It may also be possible to get large syringes (20 cc's or bigger) from these places. 

*******It's been so nice of you to do this search for me. The down side about living in the country is that you are limited in so many ways but one big advantage is the multitude of farm supplies. My favorite places to spend time and money. Since there's only one small mall in the area  


On the bright side, I think that the bulk of the skin is actually still there, only badly traumatized.

*******Yes it's there. And I hope she'll be eating by herself soon. I'll let you know how she does. Thanks a lot.


----------



## SweetSpirit (Nov 22, 2005)

*********As you can better see in the close up picture there's no skin left, it was all pulled off.[/QUOTE]

I meant that there's nothing to suture.


----------



## pdpbison (Mar 15, 2005)

Hi SweetSpirit, 


I was thinking of Wild Morning Doves as being 'flighty'...
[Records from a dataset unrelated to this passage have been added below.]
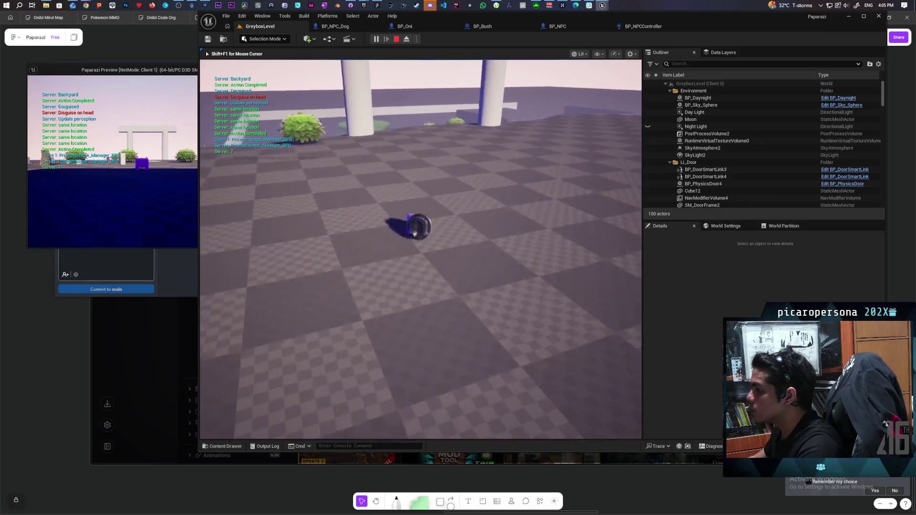
key(w)
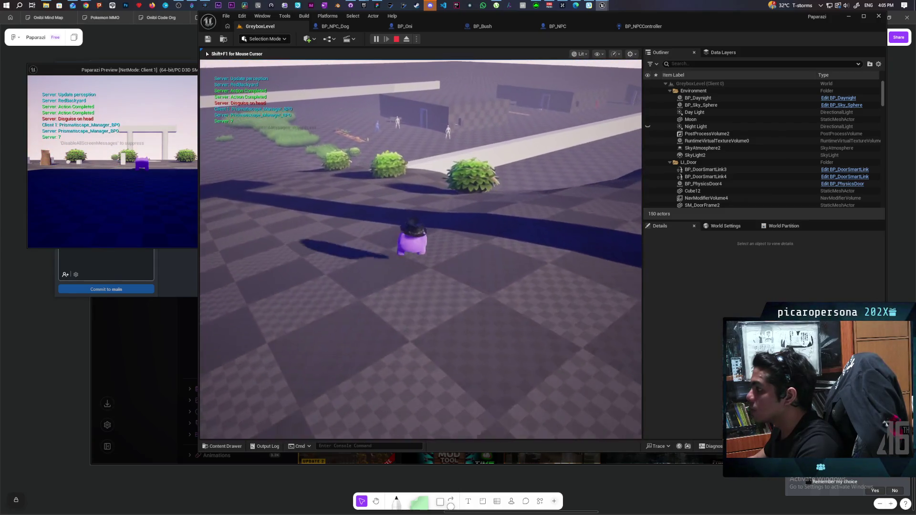
key(w)
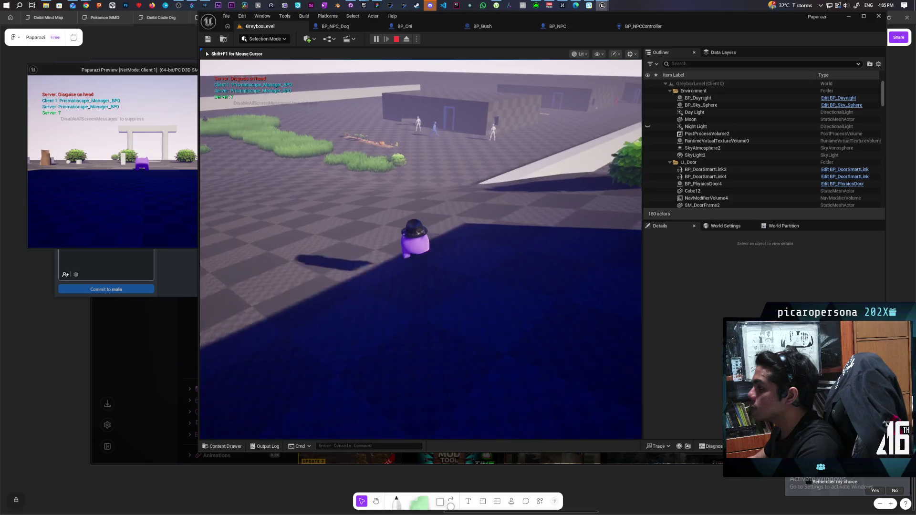
key(w)
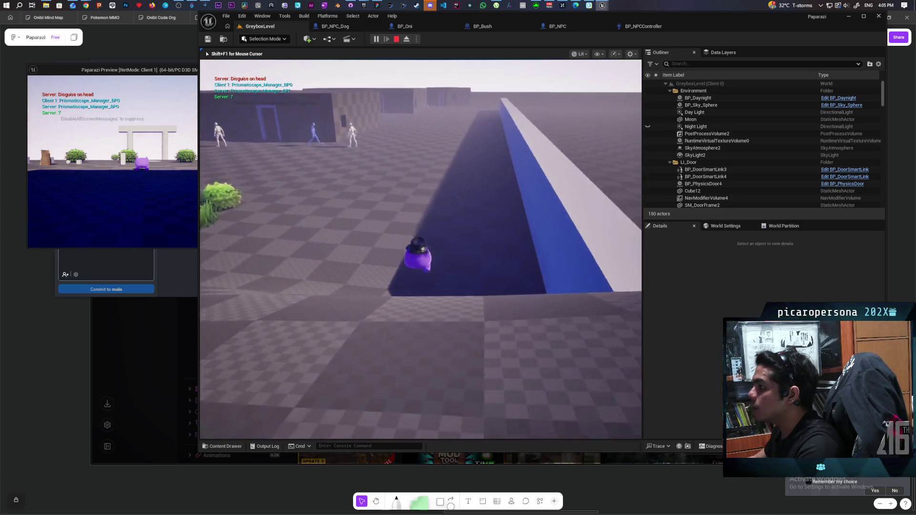
key(w)
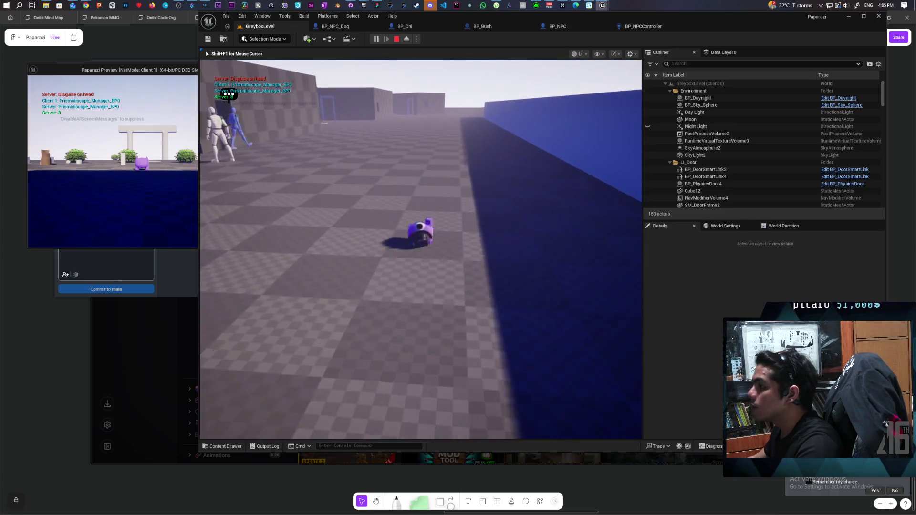
key(w)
And, even the Baby ones I raised, who were all entirely calm and happy Babys, comfortable to be held and so on, along with some Baby Pigeons I raised along with them, because I had some adult Morning Doves in here convelescing and free-flying, the Adult Wild Doves taught every youngster to be just as WILD as them! 

Eeeeeeesh!

This IS good for everyone's Life 'later' in the feral and wild Worlds, but sure playes hell in here, where, I can not even s-l-o-w-l-y go to the sink to rinse out a Coffee Cup, without explosions of Wings happenning through out the room...!


Lol...

Anyway...I forget sometimes, anymore, that tame Doves do exist! And they will likely encourage such in those youngsters comeing along behind them...

But the wild ones...nope!

The last of my Autum orphan Pigeon Babys, 'Tater' who had somehow been fed a two inch dessicated french fry which thankfully, he threw up, who grew up around these Wild Doves, acts just like them now and I can not get anywhere near him, even though I raised him for quite a bit of his latter squeakerhood...and for quite a while he was totally at ease and friendly and sociable...

Those wild modes of being do get imparted from the Adults to the juveniles, even when the juveniles are of another species sometimes.

Lol...

Phil
Las Vegas


----------



## SweetSpirit (Nov 22, 2005)

Oh...I see now, okay...

Whew...yes...

******Oh Phil, I really appreciate you letting me know your experience. One always can learn and this is definitely a very interesting approach. I had two previous similar experiences but not as bad as yours with the Crow Baby. In the first one, one white RN which became my favorite after all, got bitten by a squirrel. Interestingly enough, the squirrel was sleeping in the same basket with my other two doves. I had only three doves at time, my first ones. I knew nothing, and I mean nothing about birds. I went to the vet in the morning ( back in Ft. Lauderdale ) he took the bird in the back, brought it back and gave me an over $100 bill. He said he glued the wounds. She recovered very well though. The second similar victim was my first Australian Crested hen. I purchased two other breeding pairs and she's had some territorial issues with the newcomers. I knew the things needed to be straightened up but I got trapped packing, it was right before moving over here and the inevitable occurred. When I saw her she was all puffed up, in no better condition than my Nicobar hen. But it was summer and I saw her drinking some, her mate was next to her all the time and I decided to let her be instead of stressing her out some more. She recovered very well all by herself. And Piuta, my RN dove healed after all. The difference with the Nicobar hen is, I think she's spent the night cold and wounded, she did not respond much when I've found her. 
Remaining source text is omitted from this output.